WORK TO BE COMPLETED: Every record must be restated exactly. Drop the images.
##########
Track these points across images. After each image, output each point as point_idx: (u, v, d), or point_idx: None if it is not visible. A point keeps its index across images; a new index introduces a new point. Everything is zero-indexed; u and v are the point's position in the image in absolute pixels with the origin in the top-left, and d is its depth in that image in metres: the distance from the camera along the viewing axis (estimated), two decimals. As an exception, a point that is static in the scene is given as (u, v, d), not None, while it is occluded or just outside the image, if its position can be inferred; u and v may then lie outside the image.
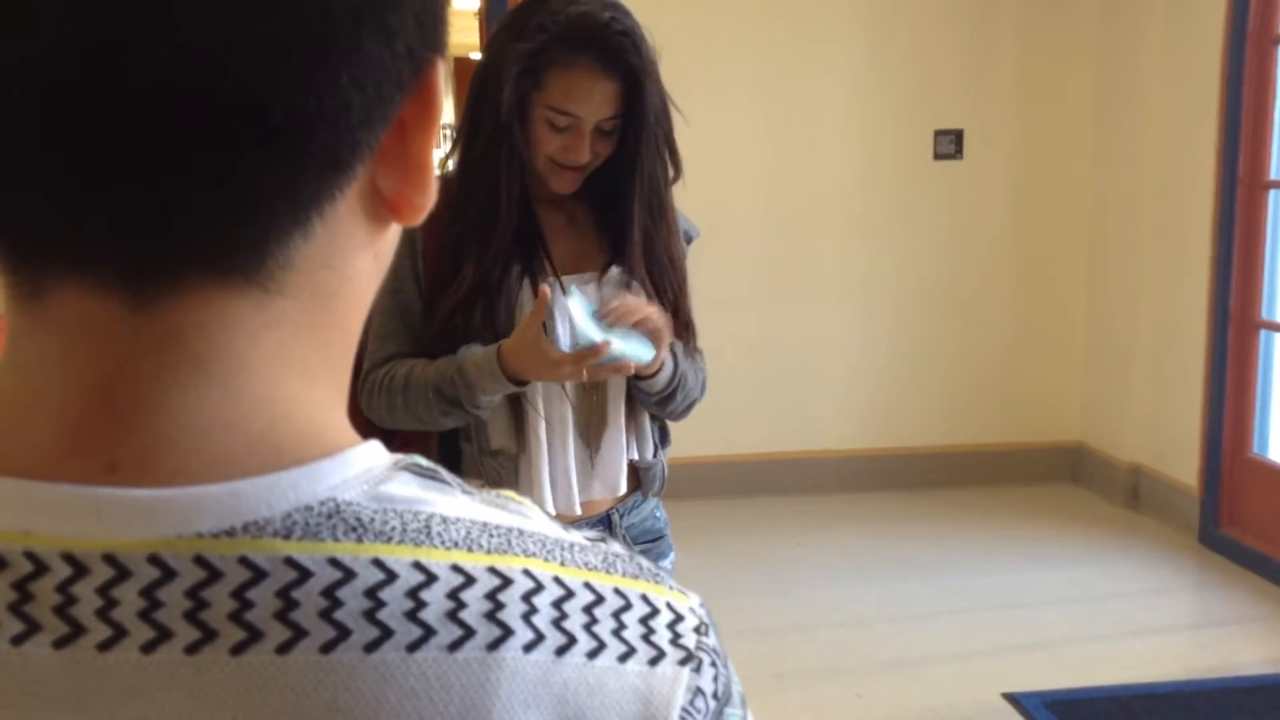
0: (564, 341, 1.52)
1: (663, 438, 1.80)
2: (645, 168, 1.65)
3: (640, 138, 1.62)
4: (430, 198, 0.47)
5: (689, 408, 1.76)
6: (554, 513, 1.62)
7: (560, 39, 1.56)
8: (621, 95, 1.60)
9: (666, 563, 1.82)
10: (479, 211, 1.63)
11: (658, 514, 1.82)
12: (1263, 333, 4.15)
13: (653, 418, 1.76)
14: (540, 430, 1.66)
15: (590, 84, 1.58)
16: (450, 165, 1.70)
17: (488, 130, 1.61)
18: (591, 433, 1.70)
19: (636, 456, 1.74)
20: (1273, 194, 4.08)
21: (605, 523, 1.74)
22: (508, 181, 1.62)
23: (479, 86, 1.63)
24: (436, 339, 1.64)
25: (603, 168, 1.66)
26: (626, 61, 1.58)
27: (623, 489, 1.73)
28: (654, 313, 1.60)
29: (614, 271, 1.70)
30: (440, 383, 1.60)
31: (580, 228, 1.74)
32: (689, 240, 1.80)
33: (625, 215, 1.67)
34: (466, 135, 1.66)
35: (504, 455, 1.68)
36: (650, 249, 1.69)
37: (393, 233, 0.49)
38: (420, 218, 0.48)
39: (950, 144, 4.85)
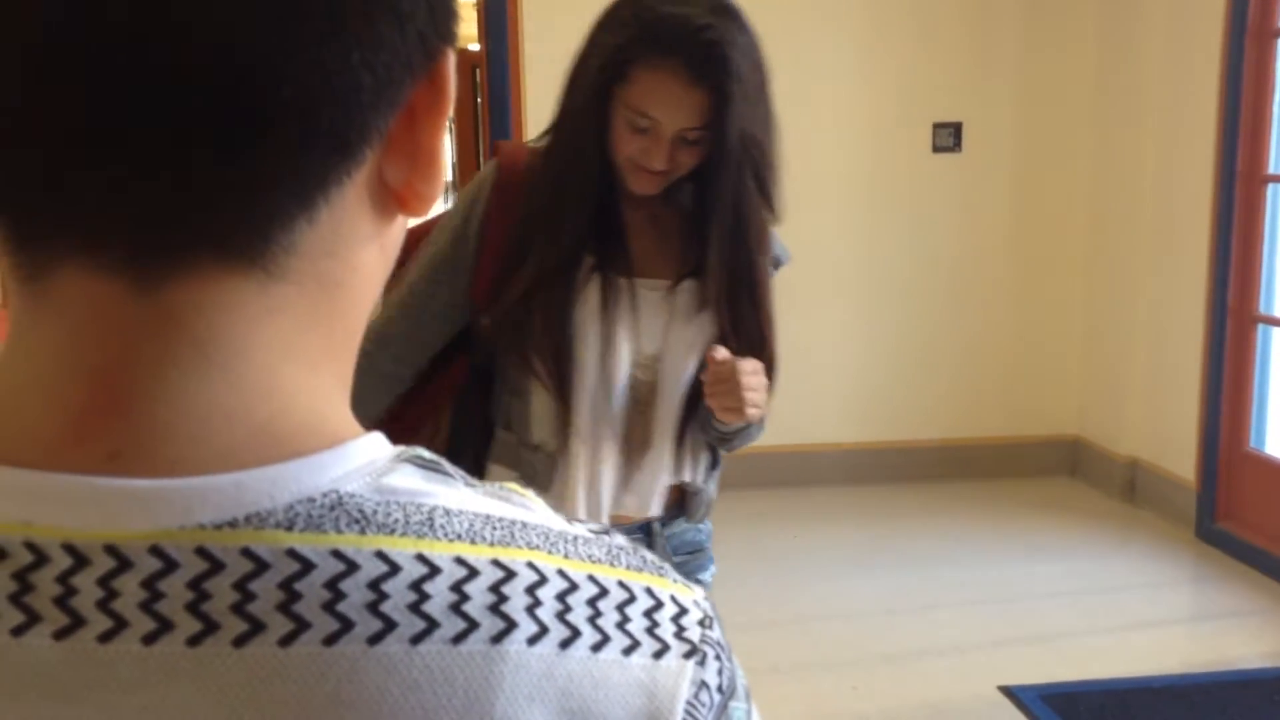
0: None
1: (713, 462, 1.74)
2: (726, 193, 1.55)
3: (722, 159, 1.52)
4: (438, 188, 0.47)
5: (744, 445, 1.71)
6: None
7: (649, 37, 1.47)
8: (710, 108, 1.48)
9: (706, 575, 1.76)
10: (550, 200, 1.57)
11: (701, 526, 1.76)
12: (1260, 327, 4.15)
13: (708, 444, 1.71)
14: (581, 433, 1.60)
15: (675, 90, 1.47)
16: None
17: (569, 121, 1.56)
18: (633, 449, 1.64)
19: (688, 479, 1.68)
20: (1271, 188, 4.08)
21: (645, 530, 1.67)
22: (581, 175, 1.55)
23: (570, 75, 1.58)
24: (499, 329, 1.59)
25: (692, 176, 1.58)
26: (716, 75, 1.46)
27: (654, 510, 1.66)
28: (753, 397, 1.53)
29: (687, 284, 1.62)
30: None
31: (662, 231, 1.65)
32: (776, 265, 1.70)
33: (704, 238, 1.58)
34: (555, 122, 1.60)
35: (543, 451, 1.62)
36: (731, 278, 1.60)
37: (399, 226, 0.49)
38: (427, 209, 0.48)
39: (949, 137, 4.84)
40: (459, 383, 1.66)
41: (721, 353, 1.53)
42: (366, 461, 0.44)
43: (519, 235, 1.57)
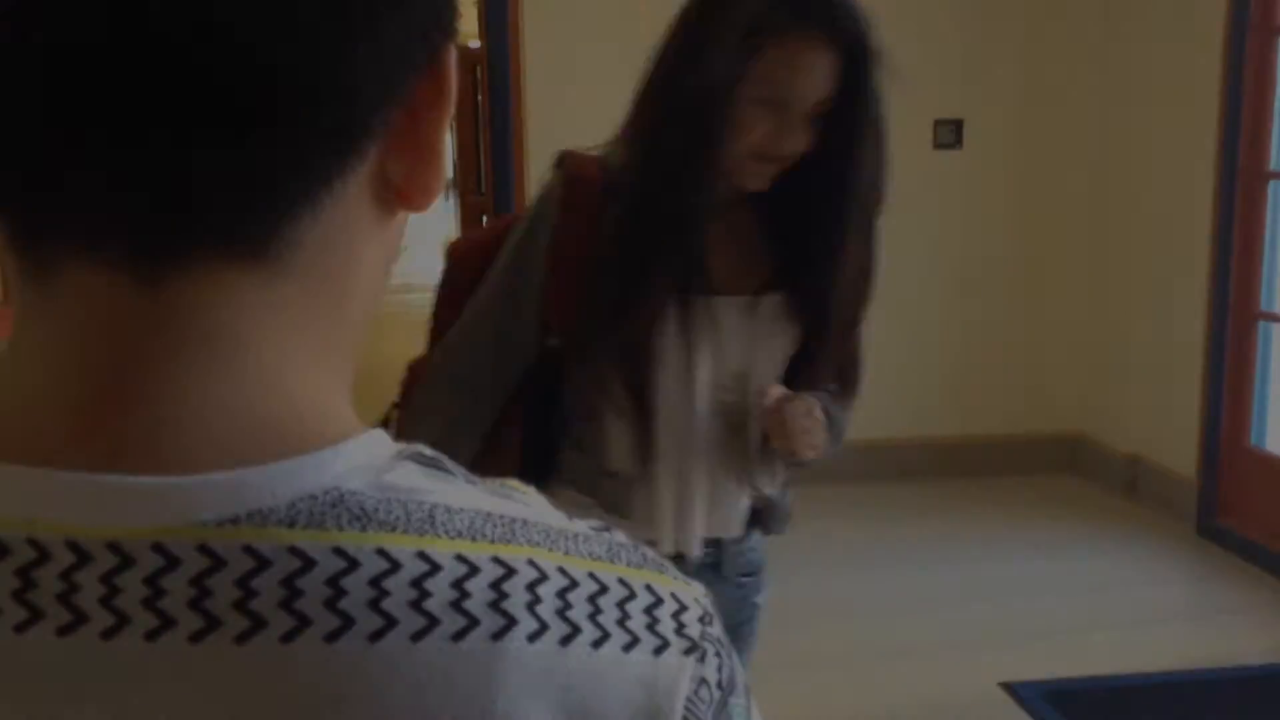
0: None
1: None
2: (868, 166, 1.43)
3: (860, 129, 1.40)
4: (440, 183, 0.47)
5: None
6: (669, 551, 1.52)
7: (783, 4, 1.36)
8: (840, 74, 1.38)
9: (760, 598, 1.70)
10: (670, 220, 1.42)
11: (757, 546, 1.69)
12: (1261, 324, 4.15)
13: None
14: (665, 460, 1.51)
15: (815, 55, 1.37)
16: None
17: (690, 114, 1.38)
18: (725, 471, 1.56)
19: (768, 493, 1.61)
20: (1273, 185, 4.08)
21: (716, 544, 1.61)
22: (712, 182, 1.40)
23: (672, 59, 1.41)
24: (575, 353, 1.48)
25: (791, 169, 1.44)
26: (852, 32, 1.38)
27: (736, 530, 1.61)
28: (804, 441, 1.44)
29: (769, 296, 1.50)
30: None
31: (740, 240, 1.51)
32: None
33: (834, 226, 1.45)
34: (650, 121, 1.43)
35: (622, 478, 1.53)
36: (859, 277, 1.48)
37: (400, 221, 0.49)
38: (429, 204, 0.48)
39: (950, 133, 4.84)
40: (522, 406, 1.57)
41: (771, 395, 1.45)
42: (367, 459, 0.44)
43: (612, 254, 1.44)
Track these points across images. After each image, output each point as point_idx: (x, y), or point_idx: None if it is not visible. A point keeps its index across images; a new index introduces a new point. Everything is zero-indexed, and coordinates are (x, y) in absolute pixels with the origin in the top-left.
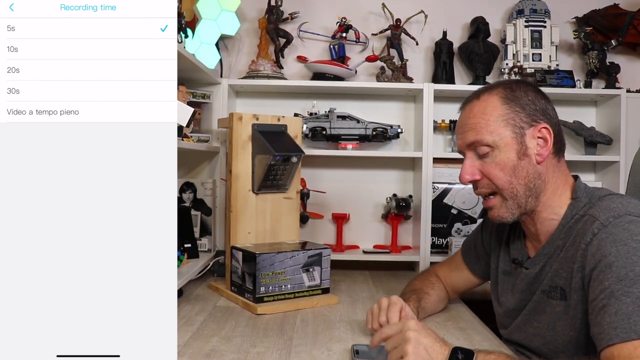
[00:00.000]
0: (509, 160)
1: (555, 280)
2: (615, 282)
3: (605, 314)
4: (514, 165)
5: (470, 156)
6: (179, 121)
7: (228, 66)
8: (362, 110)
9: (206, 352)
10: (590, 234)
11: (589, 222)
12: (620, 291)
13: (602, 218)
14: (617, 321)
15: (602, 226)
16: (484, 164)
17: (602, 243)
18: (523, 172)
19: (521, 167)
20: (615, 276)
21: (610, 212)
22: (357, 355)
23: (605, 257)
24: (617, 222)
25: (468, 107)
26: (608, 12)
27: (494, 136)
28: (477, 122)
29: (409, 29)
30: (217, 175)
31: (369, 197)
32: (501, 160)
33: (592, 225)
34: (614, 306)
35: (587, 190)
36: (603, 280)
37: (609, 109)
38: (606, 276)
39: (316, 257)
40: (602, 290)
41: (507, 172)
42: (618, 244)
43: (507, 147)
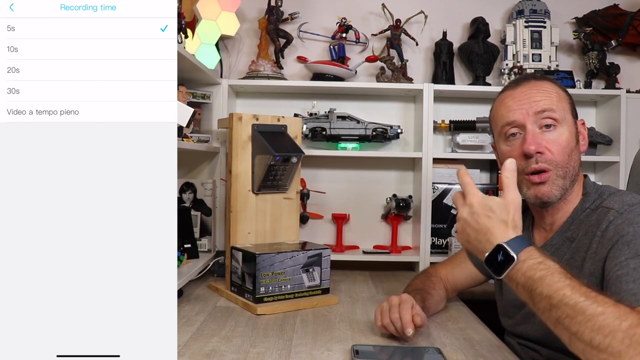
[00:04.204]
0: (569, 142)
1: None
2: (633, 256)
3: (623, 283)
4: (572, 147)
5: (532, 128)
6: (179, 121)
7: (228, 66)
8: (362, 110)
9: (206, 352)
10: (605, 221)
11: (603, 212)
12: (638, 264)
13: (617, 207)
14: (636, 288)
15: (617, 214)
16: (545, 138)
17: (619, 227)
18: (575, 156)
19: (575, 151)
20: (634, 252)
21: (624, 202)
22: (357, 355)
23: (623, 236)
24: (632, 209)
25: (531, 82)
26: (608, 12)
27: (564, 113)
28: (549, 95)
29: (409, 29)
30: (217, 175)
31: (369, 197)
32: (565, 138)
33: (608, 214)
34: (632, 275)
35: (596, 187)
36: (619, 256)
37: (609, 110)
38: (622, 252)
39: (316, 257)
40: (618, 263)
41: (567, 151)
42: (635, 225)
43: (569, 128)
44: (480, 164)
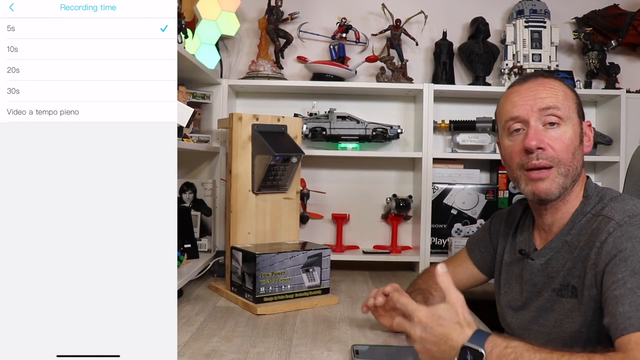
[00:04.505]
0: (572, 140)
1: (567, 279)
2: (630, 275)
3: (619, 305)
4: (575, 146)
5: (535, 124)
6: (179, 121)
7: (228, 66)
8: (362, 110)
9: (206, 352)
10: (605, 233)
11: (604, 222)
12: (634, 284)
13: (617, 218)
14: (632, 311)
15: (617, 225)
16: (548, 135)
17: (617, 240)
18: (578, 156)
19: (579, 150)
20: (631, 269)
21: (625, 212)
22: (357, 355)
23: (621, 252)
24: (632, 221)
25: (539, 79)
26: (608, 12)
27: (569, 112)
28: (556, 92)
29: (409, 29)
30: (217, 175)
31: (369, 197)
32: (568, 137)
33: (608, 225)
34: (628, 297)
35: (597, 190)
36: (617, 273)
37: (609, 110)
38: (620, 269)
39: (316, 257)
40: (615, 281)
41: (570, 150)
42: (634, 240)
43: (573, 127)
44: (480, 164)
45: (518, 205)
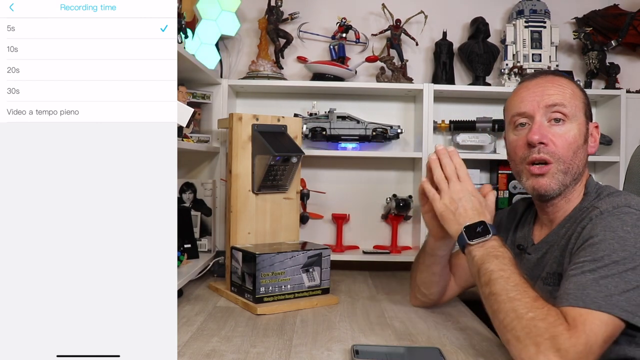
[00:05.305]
##########
TASK ANSWER:
Track these points across images. After each image, output each point as point_idx: (u, v, d), or point_idx: None if it is not visible. A point keeps its index across images; a new index introduces a new point. Everything is zero-indexed; u and v are the point's position in the image in absolute pixels with the origin in the top-left, and d is its depth in that image in metres: the distance from the camera along the viewing axis (estimated), two decimals. As an exception, a point that is static in the scene is given as (u, v, d), not None, while it is occluded or just outside the image, if its position can be inferred; u and v may then lie outside the image.
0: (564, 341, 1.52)
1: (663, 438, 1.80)
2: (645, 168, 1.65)
3: (640, 138, 1.62)
4: (430, 198, 0.47)
5: (689, 408, 1.76)
6: (554, 513, 1.62)
7: (560, 39, 1.56)
8: (621, 95, 1.60)
9: (666, 563, 1.82)
10: (479, 211, 1.63)
11: (658, 514, 1.82)
12: (1263, 333, 4.15)
13: (653, 418, 1.76)
14: (540, 430, 1.66)
15: (590, 84, 1.58)
16: (450, 165, 1.70)
17: (488, 130, 1.61)
18: (591, 433, 1.70)
19: (636, 456, 1.74)
20: (1273, 194, 4.08)
21: (605, 523, 1.74)
22: (508, 181, 1.62)
23: (479, 86, 1.63)
24: (436, 339, 1.64)
25: (603, 168, 1.66)
26: (626, 61, 1.58)
27: (623, 489, 1.73)
28: (654, 313, 1.60)
29: (614, 271, 1.70)
30: (440, 383, 1.60)
31: (580, 228, 1.74)
32: (689, 240, 1.80)
33: (625, 215, 1.67)
34: (466, 135, 1.66)
35: (504, 455, 1.68)
36: (650, 249, 1.69)
37: (393, 233, 0.49)
38: (420, 218, 0.48)
39: (950, 144, 4.85)
0: None
1: (713, 462, 1.74)
2: (726, 193, 1.55)
3: (722, 159, 1.52)
4: (438, 188, 0.47)
5: (744, 445, 1.71)
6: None
7: (649, 37, 1.47)
8: (710, 108, 1.48)
9: (706, 575, 1.76)
10: (550, 200, 1.57)
11: (701, 526, 1.76)
12: (1260, 327, 4.15)
13: (708, 444, 1.71)
14: (581, 433, 1.60)
15: (675, 90, 1.47)
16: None
17: (569, 121, 1.56)
18: (633, 449, 1.64)
19: (688, 479, 1.68)
20: (1271, 188, 4.08)
21: (645, 530, 1.67)
22: (581, 175, 1.55)
23: (570, 75, 1.58)
24: (499, 329, 1.59)
25: (692, 176, 1.58)
26: (716, 75, 1.46)
27: (654, 510, 1.66)
28: (753, 397, 1.53)
29: (687, 284, 1.62)
30: None
31: (662, 231, 1.65)
32: (776, 265, 1.70)
33: (704, 238, 1.58)
34: (555, 122, 1.60)
35: (543, 451, 1.62)
36: (731, 278, 1.60)
37: (399, 226, 0.49)
38: (427, 209, 0.48)
39: (949, 137, 4.84)
40: (459, 383, 1.66)
41: (721, 353, 1.53)
42: (366, 461, 0.44)
43: (519, 235, 1.57)
0: None
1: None
2: (868, 166, 1.43)
3: (860, 129, 1.40)
4: (440, 183, 0.47)
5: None
6: (669, 551, 1.52)
7: (783, 4, 1.36)
8: (840, 74, 1.38)
9: (760, 598, 1.70)
10: (670, 220, 1.42)
11: (757, 546, 1.69)
12: (1261, 324, 4.15)
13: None
14: (665, 460, 1.51)
15: (815, 55, 1.37)
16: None
17: (690, 114, 1.38)
18: (725, 471, 1.56)
19: (768, 493, 1.61)
20: (1273, 185, 4.08)
21: (716, 544, 1.61)
22: (712, 182, 1.40)
23: (672, 59, 1.41)
24: (575, 353, 1.48)
25: (791, 169, 1.44)
26: (852, 32, 1.38)
27: (736, 530, 1.61)
28: (804, 441, 1.44)
29: (769, 296, 1.50)
30: None
31: (740, 240, 1.51)
32: None
33: (834, 226, 1.45)
34: (650, 121, 1.43)
35: (622, 478, 1.53)
36: (859, 277, 1.48)
37: (400, 221, 0.49)
38: (429, 204, 0.48)
39: (950, 133, 4.84)
40: (522, 406, 1.57)
41: (771, 395, 1.45)
42: (367, 459, 0.44)
43: (612, 254, 1.44)
Track these points across images. After each image, output each point as point_idx: (x, y), or point_idx: None if it is not visible. A point keeps its index across images; a new index introduces a new point. Everything is zero-indexed, and coordinates are (x, y) in absolute pixels with the origin in the top-left.
[00:00.000]
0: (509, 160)
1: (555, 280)
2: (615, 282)
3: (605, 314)
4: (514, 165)
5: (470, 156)
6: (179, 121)
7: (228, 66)
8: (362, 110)
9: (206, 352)
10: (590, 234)
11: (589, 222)
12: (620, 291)
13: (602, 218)
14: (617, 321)
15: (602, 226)
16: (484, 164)
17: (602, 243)
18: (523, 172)
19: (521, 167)
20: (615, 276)
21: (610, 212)
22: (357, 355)
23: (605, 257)
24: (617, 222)
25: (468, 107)
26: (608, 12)
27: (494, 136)
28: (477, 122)
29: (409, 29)
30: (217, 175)
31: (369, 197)
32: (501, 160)
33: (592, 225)
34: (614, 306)
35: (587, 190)
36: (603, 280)
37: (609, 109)
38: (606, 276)
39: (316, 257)
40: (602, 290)
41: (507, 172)
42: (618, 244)
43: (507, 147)
[00:04.204]
0: (569, 142)
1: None
2: (633, 256)
3: (623, 283)
4: (572, 147)
5: (532, 128)
6: (179, 121)
7: (228, 66)
8: (362, 110)
9: (206, 352)
10: (605, 221)
11: (603, 212)
12: (638, 264)
13: (617, 207)
14: (636, 288)
15: (617, 214)
16: (545, 138)
17: (619, 227)
18: (575, 156)
19: (575, 151)
20: (634, 252)
21: (624, 202)
22: (357, 355)
23: (623, 236)
24: (632, 209)
25: (531, 82)
26: (608, 12)
27: (564, 113)
28: (549, 95)
29: (409, 29)
30: (217, 175)
31: (369, 197)
32: (565, 138)
33: (608, 214)
34: (632, 275)
35: (596, 187)
36: (619, 256)
37: (609, 110)
38: (622, 252)
39: (316, 257)
40: (618, 263)
41: (567, 151)
42: (635, 225)
43: (569, 128)
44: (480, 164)
[00:04.505]
0: (572, 140)
1: (567, 279)
2: (630, 275)
3: (619, 305)
4: (575, 146)
5: (535, 124)
6: (179, 121)
7: (228, 66)
8: (362, 110)
9: (206, 352)
10: (605, 233)
11: (604, 222)
12: (634, 284)
13: (617, 218)
14: (632, 311)
15: (617, 225)
16: (548, 135)
17: (617, 240)
18: (578, 156)
19: (579, 150)
20: (631, 269)
21: (625, 212)
22: (357, 355)
23: (621, 252)
24: (632, 221)
25: (539, 79)
26: (608, 12)
27: (569, 112)
28: (556, 92)
29: (409, 29)
30: (217, 175)
31: (369, 197)
32: (568, 137)
33: (608, 225)
34: (628, 297)
35: (597, 190)
36: (617, 273)
37: (609, 110)
38: (620, 269)
39: (316, 257)
40: (615, 281)
41: (570, 150)
42: (634, 240)
43: (573, 127)
44: (480, 164)
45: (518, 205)
[00:05.305]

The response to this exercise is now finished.